What Brody construes as “absurd sentimentalization,” his New Yorker colleague Anthony Lane views as a depiction of “a tough, daily quest to refloat and sail on” ("Balancing Acts," The New Yorker, July 21, 2014). Lane says,

So many of the men in “Boyhood” seem like losers, or bullies, or both, minds and mouths locked tight with disapproval and denial, and the challenge for Mason—and, you feel, for any kid—is not just to survive the squalls of youth but somehow to grow from boy to man without suffering a death of the spirit.

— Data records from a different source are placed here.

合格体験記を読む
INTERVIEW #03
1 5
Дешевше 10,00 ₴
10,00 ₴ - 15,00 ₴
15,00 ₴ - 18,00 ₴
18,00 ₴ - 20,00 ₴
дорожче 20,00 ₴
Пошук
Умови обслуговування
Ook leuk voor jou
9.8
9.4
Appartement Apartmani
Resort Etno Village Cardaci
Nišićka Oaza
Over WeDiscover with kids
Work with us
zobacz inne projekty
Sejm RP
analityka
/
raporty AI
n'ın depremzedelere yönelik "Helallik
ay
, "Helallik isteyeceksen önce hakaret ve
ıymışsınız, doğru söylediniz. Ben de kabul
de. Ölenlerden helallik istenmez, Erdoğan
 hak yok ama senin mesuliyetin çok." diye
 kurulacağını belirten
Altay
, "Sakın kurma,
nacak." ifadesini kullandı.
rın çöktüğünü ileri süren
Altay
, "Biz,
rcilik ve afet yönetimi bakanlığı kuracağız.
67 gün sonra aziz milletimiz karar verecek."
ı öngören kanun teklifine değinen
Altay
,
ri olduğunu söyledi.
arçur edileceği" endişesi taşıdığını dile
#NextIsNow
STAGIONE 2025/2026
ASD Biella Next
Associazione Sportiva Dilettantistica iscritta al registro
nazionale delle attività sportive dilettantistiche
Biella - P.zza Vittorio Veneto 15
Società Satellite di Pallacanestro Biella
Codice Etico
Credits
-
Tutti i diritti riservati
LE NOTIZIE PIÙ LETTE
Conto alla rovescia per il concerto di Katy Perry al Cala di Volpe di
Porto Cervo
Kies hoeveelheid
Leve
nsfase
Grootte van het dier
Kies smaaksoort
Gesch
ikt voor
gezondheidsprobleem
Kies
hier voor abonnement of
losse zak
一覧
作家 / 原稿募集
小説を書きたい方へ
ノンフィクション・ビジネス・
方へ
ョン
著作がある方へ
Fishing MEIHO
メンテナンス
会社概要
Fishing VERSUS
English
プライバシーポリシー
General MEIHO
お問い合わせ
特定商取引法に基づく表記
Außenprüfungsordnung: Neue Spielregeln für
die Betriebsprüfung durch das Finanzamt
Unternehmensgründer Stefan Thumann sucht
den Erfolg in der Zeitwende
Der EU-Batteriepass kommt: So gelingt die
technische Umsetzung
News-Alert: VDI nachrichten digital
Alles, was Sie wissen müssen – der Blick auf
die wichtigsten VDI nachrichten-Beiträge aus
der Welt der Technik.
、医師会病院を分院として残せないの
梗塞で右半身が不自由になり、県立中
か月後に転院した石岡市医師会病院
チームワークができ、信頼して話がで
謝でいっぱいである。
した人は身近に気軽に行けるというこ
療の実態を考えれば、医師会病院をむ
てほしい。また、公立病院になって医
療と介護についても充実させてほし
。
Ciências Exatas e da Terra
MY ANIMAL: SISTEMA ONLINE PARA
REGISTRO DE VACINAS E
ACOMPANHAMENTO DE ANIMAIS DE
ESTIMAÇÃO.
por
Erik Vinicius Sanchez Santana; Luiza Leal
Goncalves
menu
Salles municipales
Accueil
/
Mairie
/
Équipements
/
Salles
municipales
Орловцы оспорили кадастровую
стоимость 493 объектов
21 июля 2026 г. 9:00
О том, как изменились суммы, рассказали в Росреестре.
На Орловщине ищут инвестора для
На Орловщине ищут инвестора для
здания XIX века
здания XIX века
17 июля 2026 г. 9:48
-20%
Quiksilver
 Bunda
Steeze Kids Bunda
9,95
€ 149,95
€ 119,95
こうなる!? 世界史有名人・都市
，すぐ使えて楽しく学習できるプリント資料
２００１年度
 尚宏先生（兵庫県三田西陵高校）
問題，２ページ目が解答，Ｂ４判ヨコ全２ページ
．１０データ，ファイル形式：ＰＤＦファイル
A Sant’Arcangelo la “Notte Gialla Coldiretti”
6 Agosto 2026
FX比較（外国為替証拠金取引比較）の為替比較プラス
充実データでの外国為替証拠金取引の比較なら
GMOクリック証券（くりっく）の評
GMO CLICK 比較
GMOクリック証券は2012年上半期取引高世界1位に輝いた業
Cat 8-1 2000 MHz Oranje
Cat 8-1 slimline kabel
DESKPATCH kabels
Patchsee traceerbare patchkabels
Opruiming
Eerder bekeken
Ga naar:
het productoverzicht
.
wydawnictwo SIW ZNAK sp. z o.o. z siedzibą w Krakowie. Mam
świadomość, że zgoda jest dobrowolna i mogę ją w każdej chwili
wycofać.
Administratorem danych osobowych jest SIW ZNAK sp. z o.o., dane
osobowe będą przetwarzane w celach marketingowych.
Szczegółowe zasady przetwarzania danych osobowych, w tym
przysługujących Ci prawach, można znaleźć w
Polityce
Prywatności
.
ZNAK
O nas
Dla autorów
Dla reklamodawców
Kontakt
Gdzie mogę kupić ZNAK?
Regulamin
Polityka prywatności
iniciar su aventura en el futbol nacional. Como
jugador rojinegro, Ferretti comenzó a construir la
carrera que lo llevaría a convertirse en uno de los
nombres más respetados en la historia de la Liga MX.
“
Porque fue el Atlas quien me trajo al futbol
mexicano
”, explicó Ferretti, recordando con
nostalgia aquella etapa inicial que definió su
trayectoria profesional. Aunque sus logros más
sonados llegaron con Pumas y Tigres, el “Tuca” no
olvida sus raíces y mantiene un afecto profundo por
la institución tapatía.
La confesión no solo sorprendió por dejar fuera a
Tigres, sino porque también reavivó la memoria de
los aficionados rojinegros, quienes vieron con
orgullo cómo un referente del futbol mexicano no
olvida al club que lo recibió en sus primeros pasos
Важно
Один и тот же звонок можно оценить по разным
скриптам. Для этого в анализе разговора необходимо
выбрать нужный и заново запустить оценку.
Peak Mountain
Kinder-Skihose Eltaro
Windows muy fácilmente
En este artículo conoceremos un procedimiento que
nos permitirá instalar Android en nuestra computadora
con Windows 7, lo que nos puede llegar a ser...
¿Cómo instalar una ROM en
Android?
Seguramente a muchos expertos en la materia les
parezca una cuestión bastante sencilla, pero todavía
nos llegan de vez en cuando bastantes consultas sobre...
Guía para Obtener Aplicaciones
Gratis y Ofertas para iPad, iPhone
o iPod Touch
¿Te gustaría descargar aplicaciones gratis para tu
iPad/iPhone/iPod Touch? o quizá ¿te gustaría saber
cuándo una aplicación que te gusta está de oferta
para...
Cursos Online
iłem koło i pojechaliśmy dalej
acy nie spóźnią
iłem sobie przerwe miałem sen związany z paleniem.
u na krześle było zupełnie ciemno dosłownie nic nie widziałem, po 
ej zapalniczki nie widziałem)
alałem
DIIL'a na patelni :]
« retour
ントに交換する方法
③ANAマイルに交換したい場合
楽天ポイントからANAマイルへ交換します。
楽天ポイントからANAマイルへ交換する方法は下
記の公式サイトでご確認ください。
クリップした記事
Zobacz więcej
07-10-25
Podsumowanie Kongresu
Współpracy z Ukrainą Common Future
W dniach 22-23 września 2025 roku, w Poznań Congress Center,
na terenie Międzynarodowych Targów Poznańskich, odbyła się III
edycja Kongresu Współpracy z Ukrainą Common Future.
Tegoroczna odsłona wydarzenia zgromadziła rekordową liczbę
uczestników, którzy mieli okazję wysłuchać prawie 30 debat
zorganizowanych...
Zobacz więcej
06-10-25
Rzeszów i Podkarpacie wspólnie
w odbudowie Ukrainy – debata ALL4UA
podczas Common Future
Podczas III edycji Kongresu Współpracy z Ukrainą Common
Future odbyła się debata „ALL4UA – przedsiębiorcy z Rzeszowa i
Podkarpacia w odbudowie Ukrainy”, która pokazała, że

Michael Wood, in his "At the Movies" (London Review of Books, August 16, 2014), shares Lane’s view:

There is also a sense in Boyhood that ordinariness is not what happens anyway but what happens if you’re lucky. The film invites us to conjugate the messed-up and far from happy lives of so many adults (and of the historical world around them) with the modest, mildly stubborn sanity of the children. They are lucky but luck isn’t all they have. Broken marriages, drunken husbands, desperate mothers, violent school bullies, drugs, temptations to drop out, break-ups with boyfriends and girlfriends: the children survive all these because they know when to stop, because they can’t be lured into the follies of their elders and so many of their peers.

Wood goes on to say:

At moments you think they are not going to make it. The alcoholic husband is thoroughly out of control, as are the school bullies practising throwing circular saws at their victims. Something bad has to happen here, you think. Because it often does in life, and because it always does in the movies, once the possibility has been announced. In movies where it isn’t going to happen the violent alcoholics and the flying sawblades don’t even show up. Still, what is guiding Linklater’s story here is not easy optimism but something like a best-case scenario when the odds are bad – a refusal of the odds as destiny.

Wood and Lane express my view. Boyhood isn’t a sentimental picture of “the best little boy in the world,” as Brody alleges. It’s an intricate portrait of a kid who, through luck and caution, manages to survive the psychological wreckage happening all around him. Brody’s criticism of Boyhood seems flimsy, disregarding the film’s many strengths – its brilliant use of elision, its naturalism, its intimate scale, its “twin sense of continuity and interruption” (Lane’s words), its miraculous ability to make time’s flow visible, its discovery of the extraordinary in the ordinary. Brody’s listing Boyhood  as a “Negative Ten” is hard to comprehend. He probably thinks it's a provocative move. It is. It's also a disservice to a great movie.